▸ Passage to read
Caesar at the Grave of Alexander |
Hellenization was coined by the German historian Johann Gustav Droysen to denote the spread of Greek language, culture, and population into the former Persian empire after Alexander's conquest. That this export took place is undoubted, and can be seen in the great Hellenistic cities of, for instance, Alexandria, Antioch and Seleucia (south of modern Baghdad). Some of the most unusual effects of Hellenization can be seen in India, in the region of the relatively late-arising Indo-Greek kingdoms.There, isolated from Europe, Greek culture apparently hybridized with Indian, and especially Buddhist, influences. The first realistic portrayals of the Buddha appeared at this time; they were modeled on Greek statues of Apollo.
Following Alexander's death in Babylon in 323 BC, a succession crisis erupted among his generals. Initially, Perdiccas ruled the empire as regent for Alexander's half-brother Arrhidaeus, who became Philip III of Macedon, and then as regent for both Philip III and Alexander's infant son Alexander IV of Macedon, who had not been born at the time of his father's death.
Perdiccas appointed Ptolemy, one of Alexander's closest companions, to be satrap of Egypt. Ptolemy ruled Egypt from 323 BC, nominally in the name of the joint kings Philip III and Alexander IV. However, as Alexander the Great's empire disintegrated, Ptolemy soon established himself as ruler in his own right. Ptolemy successfully defended Egypt against an invasion by Perdiccas in 321 BC, and consolidated his position in Egypt and the surrounding areas during the Wars of the Diadochi (322 BC-301 BC). In 305 BC, Ptolemy took the title of King. As Ptolemy I Soter ("Saviour"), he founded the Ptolemaic dynasty that was to rule Egypt for nearly 300 years.
All the male rulers of the dynasty took the name "Ptolemy", while princesses and queens preferred the names Cleopatra and Berenice.
Ptolemy II instituted a new practice of brother-sister marriage when he married his full sister, Arsinoe II. They became, in effect, co-rulers, and both took the epithet Philadelphus ("Brother-Loving" and "Sister-Loving").

▸ Data listing
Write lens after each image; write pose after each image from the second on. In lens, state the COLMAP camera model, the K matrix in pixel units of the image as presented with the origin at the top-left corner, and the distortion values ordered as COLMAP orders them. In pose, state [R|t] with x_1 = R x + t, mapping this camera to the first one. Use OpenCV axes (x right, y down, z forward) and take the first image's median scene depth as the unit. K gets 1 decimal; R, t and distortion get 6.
* * *
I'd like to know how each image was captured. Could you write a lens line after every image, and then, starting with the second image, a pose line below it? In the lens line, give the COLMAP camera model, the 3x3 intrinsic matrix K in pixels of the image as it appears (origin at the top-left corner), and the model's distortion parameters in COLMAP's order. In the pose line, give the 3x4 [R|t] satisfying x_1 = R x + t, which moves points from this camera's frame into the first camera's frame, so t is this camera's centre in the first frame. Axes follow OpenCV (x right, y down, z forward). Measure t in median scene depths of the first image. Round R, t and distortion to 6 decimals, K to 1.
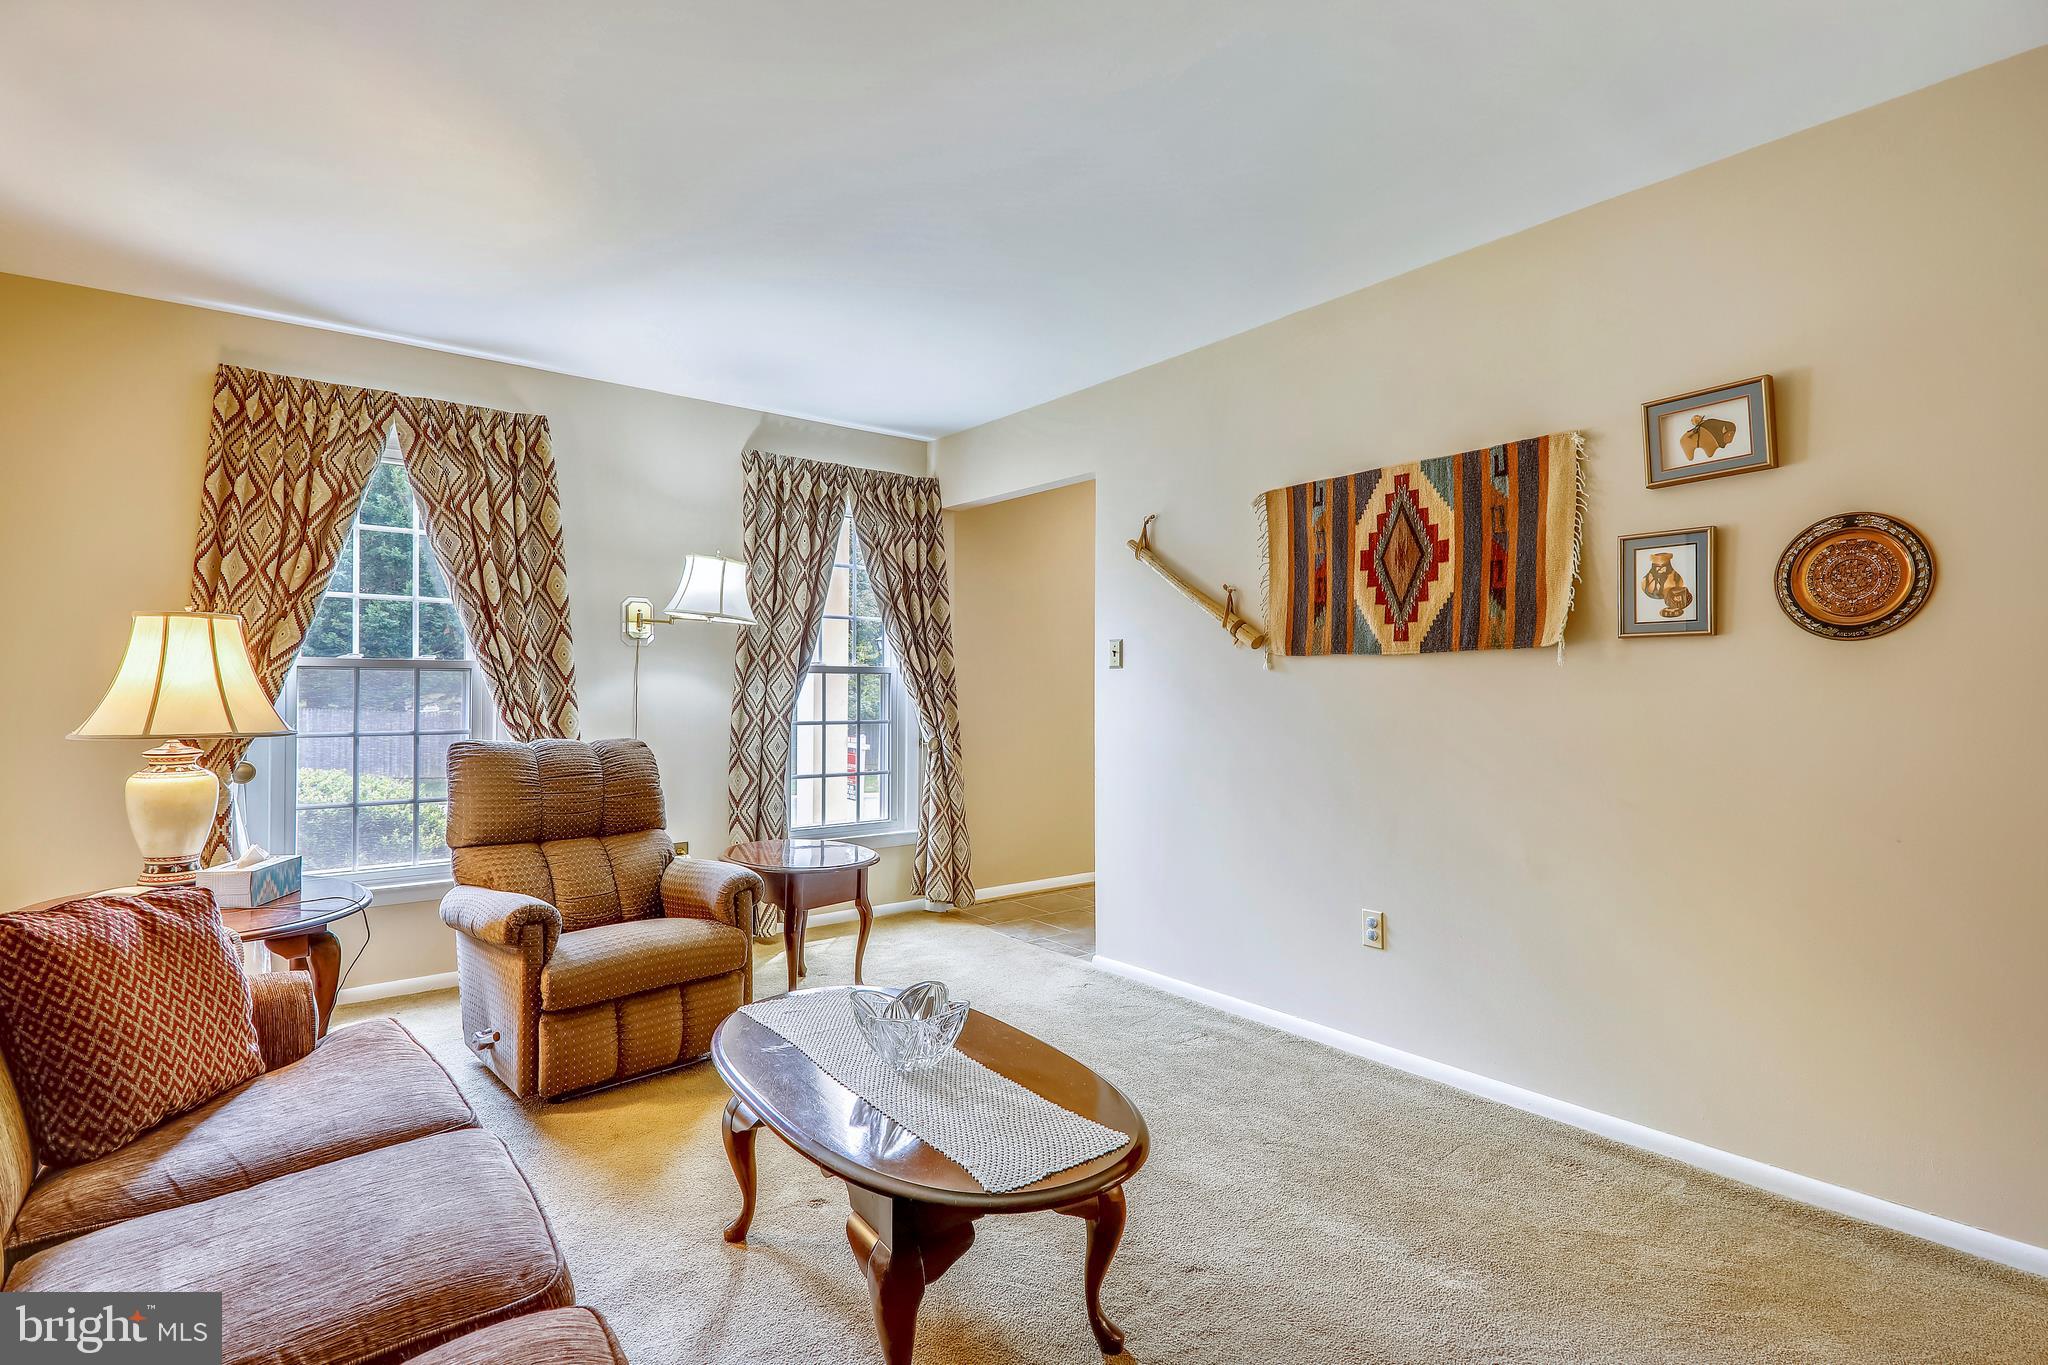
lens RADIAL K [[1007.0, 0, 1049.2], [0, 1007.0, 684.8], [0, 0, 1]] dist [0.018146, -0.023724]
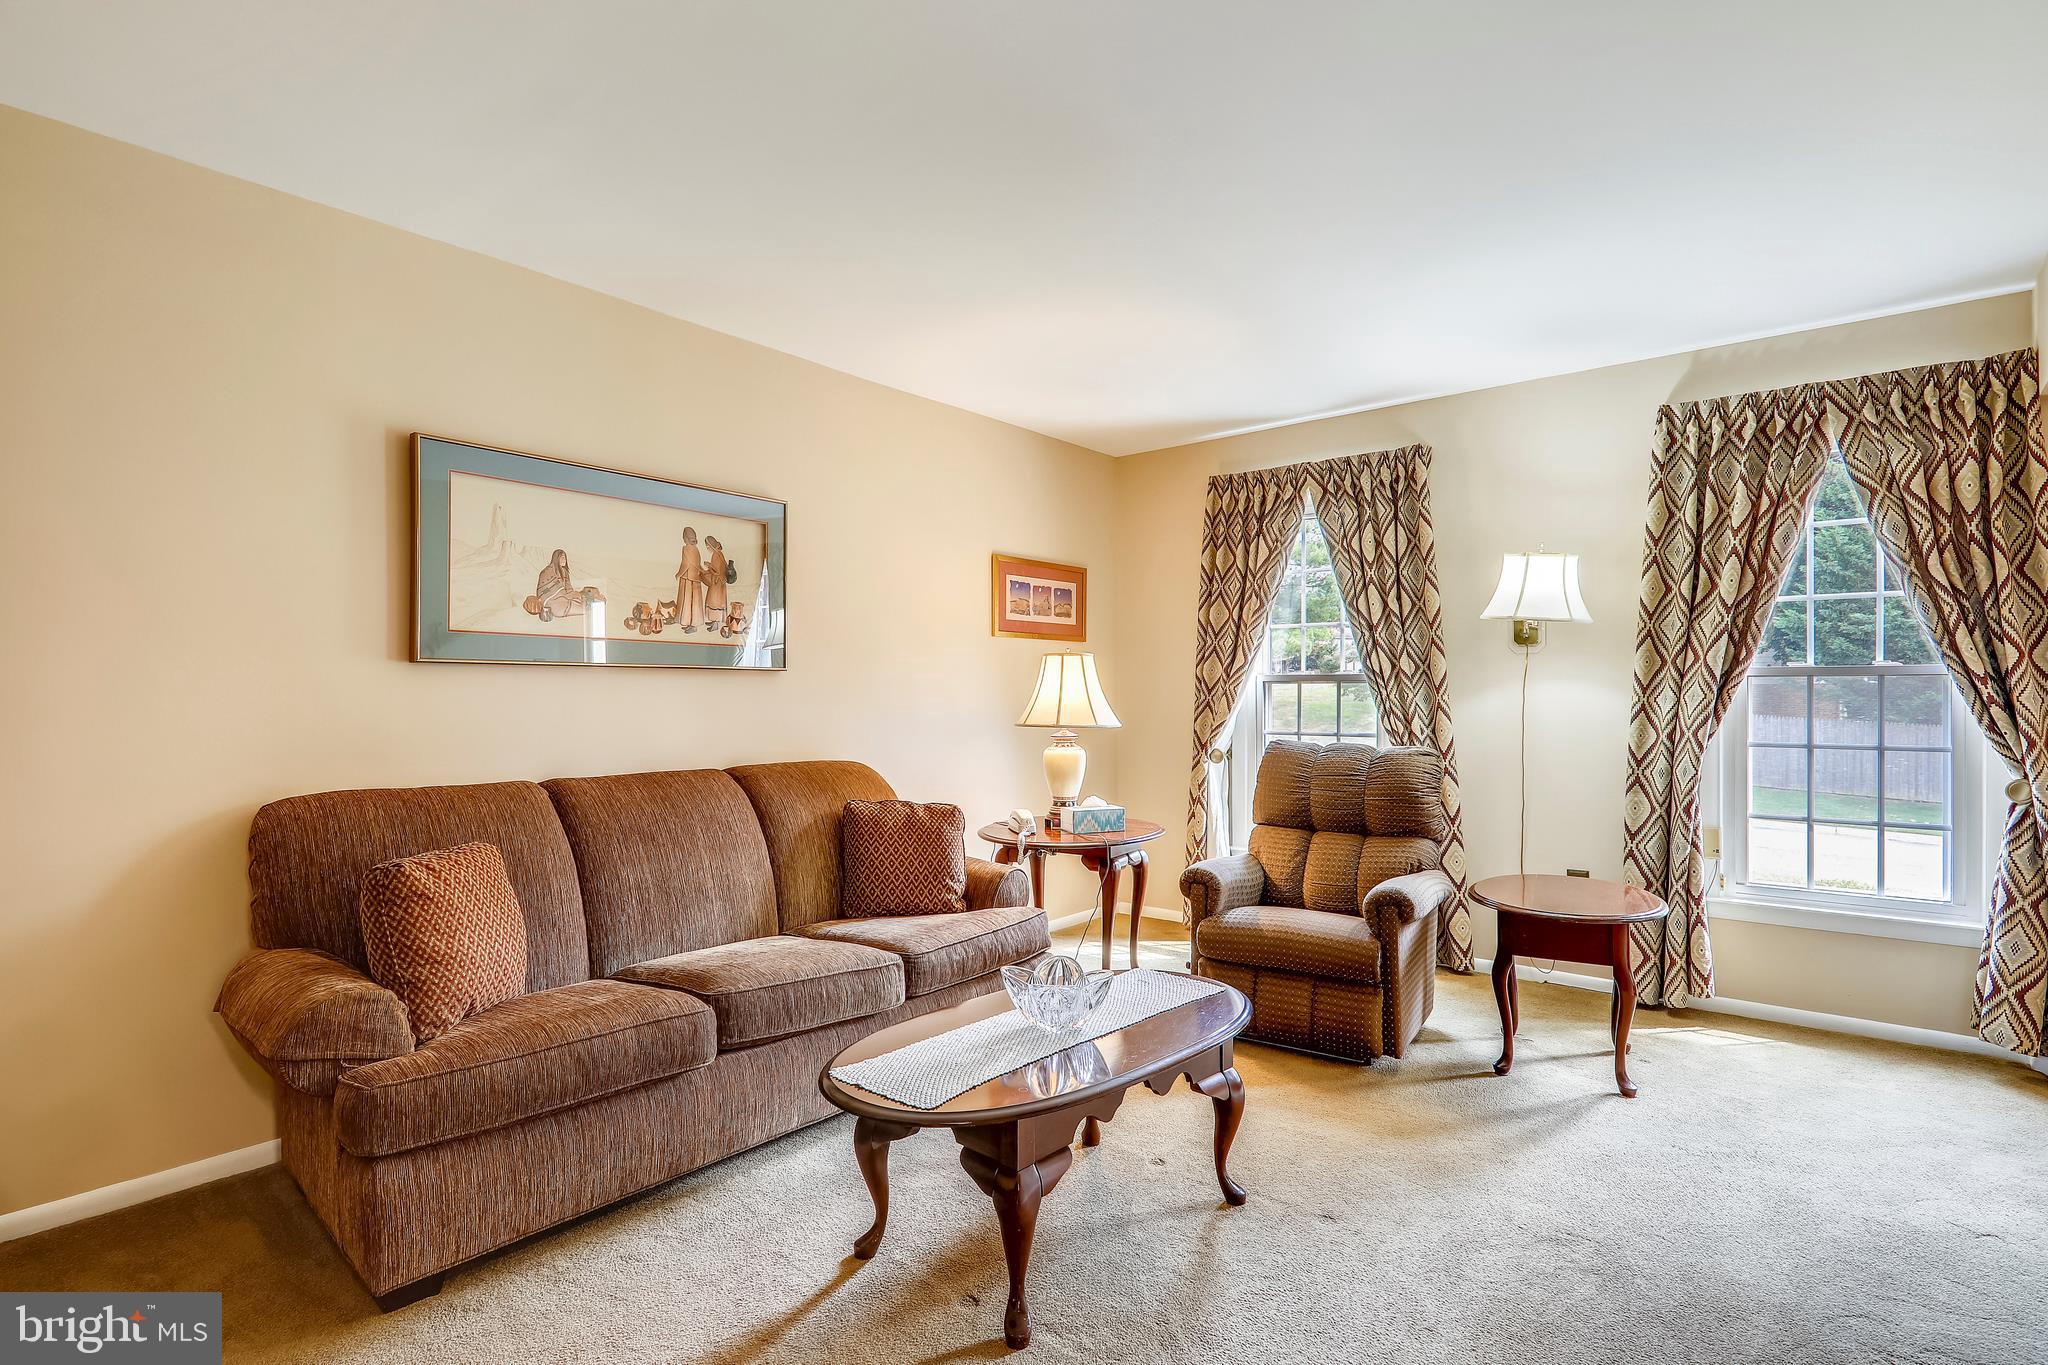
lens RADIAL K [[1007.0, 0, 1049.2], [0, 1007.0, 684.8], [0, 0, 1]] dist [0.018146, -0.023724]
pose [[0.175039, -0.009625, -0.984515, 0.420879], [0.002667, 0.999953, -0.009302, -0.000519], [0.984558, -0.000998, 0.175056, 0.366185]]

▸ Problem 1
In the passage on Hellenization and the Ptolemies, what were the first realistic portrayals of the Buddha modeled on?
▸ Problem 2
Pick up the passage on Hellenization and the Ptolemies after its last sentence and carry it forward.

▸ Your response 1
Greek statues of Apollo.

▸ Your response 2
This custom made Ptolemaic politics confusingly incestuous, and the later Ptolemies were increasingly feeble. The only Ptolemaic Queens to officially rule on their own were Berenice III and Berenice IV. Cleopatra V did co-rule, but it was with another female, Berenice IV. Cleopatra VII officially co-ruled with Ptolemy XIII Theos Philopator, Ptolemy XIV, and Ptolemy XV, but effectively, she ruled Egypt alone. Several queens exercised regal authority, but the most famous and successful was Cleopatra VII (51 BC-30 BC), with her two brothers and her son as successive nominal co-rulers.
The early Ptolemies did not disturb the religion or the customs of the Egyptians, and indeed built magnificent new temples for the Egyptian gods and soon adopted the outward display of the Pharaohs of old.
The Greeks always remained a privileged minority in Ptolemaic Egypt. They lived under Greek law, received a Greek education, were tried in Greek courts, and were citizens of Greek cities, just as they had been in Greece. The Egyptians were rarely admitted to the higher levels of Greek culture, in which most Egyptians were not in any case interested.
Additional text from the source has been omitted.